-- Text excerpt follows --

NYC Mayor Bill de Blasio issues guidance on city’s controversial monuments

Impact

A few months after an outcry over Confederate monuments sparked a nationwide reckoning with the country’s controversial statues, New York City has devised a plan for dealing with the problematic figures its public art has honored.

NYC Mayor Bill de Blasio released a report from the Mayoral Advisory Commission on City Art, Monuments and Markers Friday, which issued guidance for taking action regarding several of the city’s more problematic monuments and plans for future works.

“Thousands of New Yorkers got involved in this process, and there’s been an important conversation going on across the city,” Mayor de Blasio said in a statement. “Reckoning with our collective histories is a complicated undertaking with no easy solution. Our approach will focus on adding detail and nuance to – instead of removing entirely – the representations of these histories. And we’ll be taking a hard look at who has been left out and seeing where we can add new work to ensure our public spaces reflect the diversity and values of our great city.”

As part of the city’s attempt to “reckon with [its residents’] collective histories]”, de Blasio announced that statues honoring Christopher Columbus and former President Theodore Roosevelt at Manhattan’s Columbus Circle and American Museum of Natural History, respectively, will be kept in place but given additional context in the form of historical markers, signage and educational programming at the museum.

-- Text excerpt concluded --
-- Excerpted data follows --

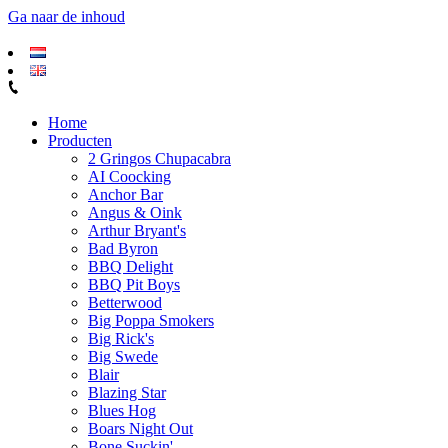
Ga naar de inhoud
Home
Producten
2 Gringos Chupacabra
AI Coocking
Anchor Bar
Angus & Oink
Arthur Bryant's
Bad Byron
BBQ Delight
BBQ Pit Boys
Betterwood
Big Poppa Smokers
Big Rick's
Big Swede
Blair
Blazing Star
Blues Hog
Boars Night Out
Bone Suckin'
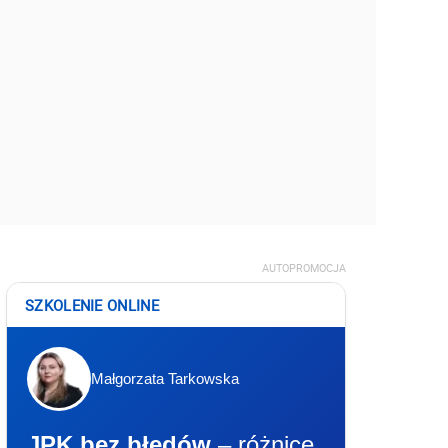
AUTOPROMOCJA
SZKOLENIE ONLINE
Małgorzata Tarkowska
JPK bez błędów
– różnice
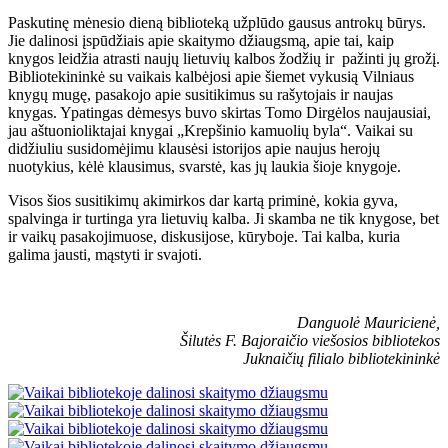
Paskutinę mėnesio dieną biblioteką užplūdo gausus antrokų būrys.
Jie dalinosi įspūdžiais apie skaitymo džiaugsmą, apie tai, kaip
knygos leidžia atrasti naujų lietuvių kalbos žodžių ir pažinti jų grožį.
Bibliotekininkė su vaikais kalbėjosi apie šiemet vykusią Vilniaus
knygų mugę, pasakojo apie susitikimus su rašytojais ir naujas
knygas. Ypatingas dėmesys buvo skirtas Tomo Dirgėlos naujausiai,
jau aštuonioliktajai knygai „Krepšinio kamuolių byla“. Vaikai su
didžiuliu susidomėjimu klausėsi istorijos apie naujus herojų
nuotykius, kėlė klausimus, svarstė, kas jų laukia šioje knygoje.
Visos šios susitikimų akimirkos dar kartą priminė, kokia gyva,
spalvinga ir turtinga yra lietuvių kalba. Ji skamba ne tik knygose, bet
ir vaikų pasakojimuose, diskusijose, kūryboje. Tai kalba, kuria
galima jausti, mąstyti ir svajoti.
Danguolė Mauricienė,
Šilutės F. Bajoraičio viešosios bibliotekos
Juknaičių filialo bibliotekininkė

-- Excerpted data concluded --
-- Excerpted data follows --

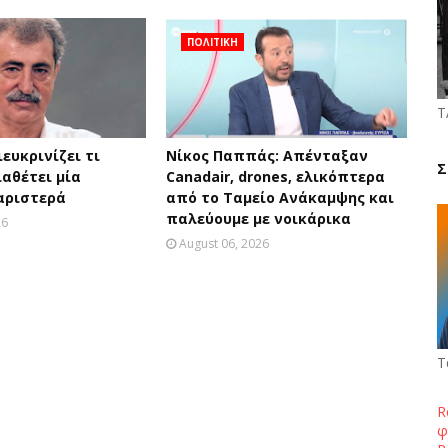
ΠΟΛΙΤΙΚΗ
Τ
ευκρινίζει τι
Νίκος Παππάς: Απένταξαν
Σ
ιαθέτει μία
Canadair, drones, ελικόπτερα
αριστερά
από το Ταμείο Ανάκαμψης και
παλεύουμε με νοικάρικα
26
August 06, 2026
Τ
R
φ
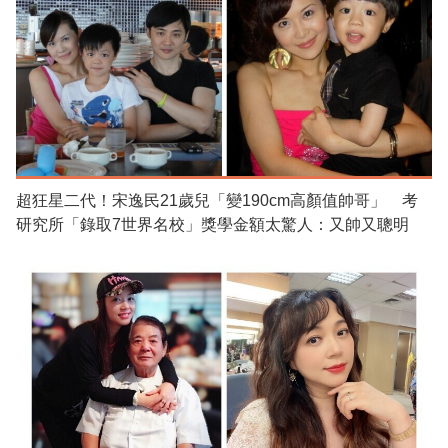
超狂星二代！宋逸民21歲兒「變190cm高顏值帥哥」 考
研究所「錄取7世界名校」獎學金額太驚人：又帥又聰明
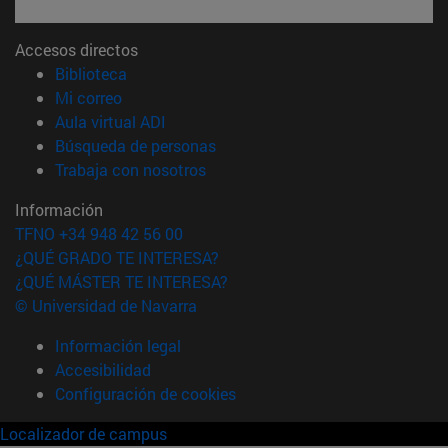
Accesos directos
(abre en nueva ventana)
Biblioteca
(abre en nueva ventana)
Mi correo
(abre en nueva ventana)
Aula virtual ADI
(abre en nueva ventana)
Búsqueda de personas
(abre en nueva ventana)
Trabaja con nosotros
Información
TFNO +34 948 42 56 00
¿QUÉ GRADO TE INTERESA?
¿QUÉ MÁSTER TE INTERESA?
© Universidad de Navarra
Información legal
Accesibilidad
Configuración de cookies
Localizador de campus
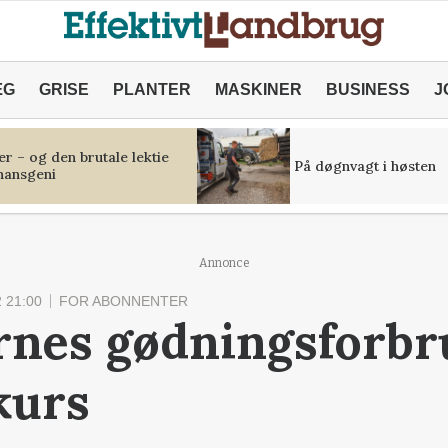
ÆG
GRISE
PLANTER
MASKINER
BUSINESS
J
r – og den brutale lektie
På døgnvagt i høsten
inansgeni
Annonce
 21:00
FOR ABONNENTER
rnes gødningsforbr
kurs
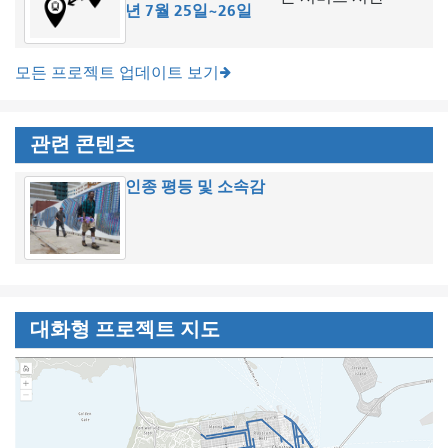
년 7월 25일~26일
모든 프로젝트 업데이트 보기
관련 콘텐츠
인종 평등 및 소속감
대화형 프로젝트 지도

-- Excerpted data concluded --

• **List of tasks**:
a) Answer these questions about the article on New York City's monuments:
(i) Which body produced the report that Mayor de Blasio released on Friday?
(ii) In de Blasio's statement, the city's approach will focus on adding detail and nuance instead of doing what to the representations of these histories?
(iii) Which two figures' statues will be kept in place, and where is each located?
b) Write a continuation of the article on New York City's monuments, starting after its final sentence.

• **Exercise responses**:
a)
(i) The Mayoral Advisory Commission on City Art, Monuments and Markers.
(ii) Removing them entirely.
(iii) Christopher Columbus, at Manhattan's Columbus Circle, and former President Theodore Roosevelt, at the American Museum of Natural History.

b)
In response to the Columbus statue’s controversy, the city will also commission a new monument in a yet-to-be-determined location honoring indigenous peoples.

Mary Altaffer/AP

The city will also add historical context regarding a plaque in the Financial District dedicated to Henri Philippe Pétain, a French World War I hero who went on to collaborate with the Nazis during World War II. Pétain’s mention, which was decried by Jewish groups, is part of the Canyon of Heroes, a stretch of Broadway that features granite strips carrying the names of historical figures who have been honored with ticker-tape parades in New York City.

A fourth monument honoring J. Marion Sims, a pioneer in the field of gynecology who is criticized for performing surgery on enslaved women without anesthesia or their consent, will be removed and relocated to Green-Wood Cemetery. The city will also provide additional context on Sims and the historical legacy of nonconsensual medical experimentation on women of color through informational plaques, the commissioning of new public art and in-depth public dialogues.

In addition to addressing existing monuments, the Department of Cultural Affairs will also invest up to $10 million for new public artworks honoring underrepresented groups, and the city will partner with organizations to provide educational initiatives and foster additional dialogue around specific monuments. The Ford Foundation has announced a $250,000 grant establishing the NYC Public History Project, which, the mayor’s statement explained, will support “academic review of items on City property, New York City history, how these two intersect and where there are opportunities to expand the history represented on public property to reflect the shared past of New Yorkers more fully.”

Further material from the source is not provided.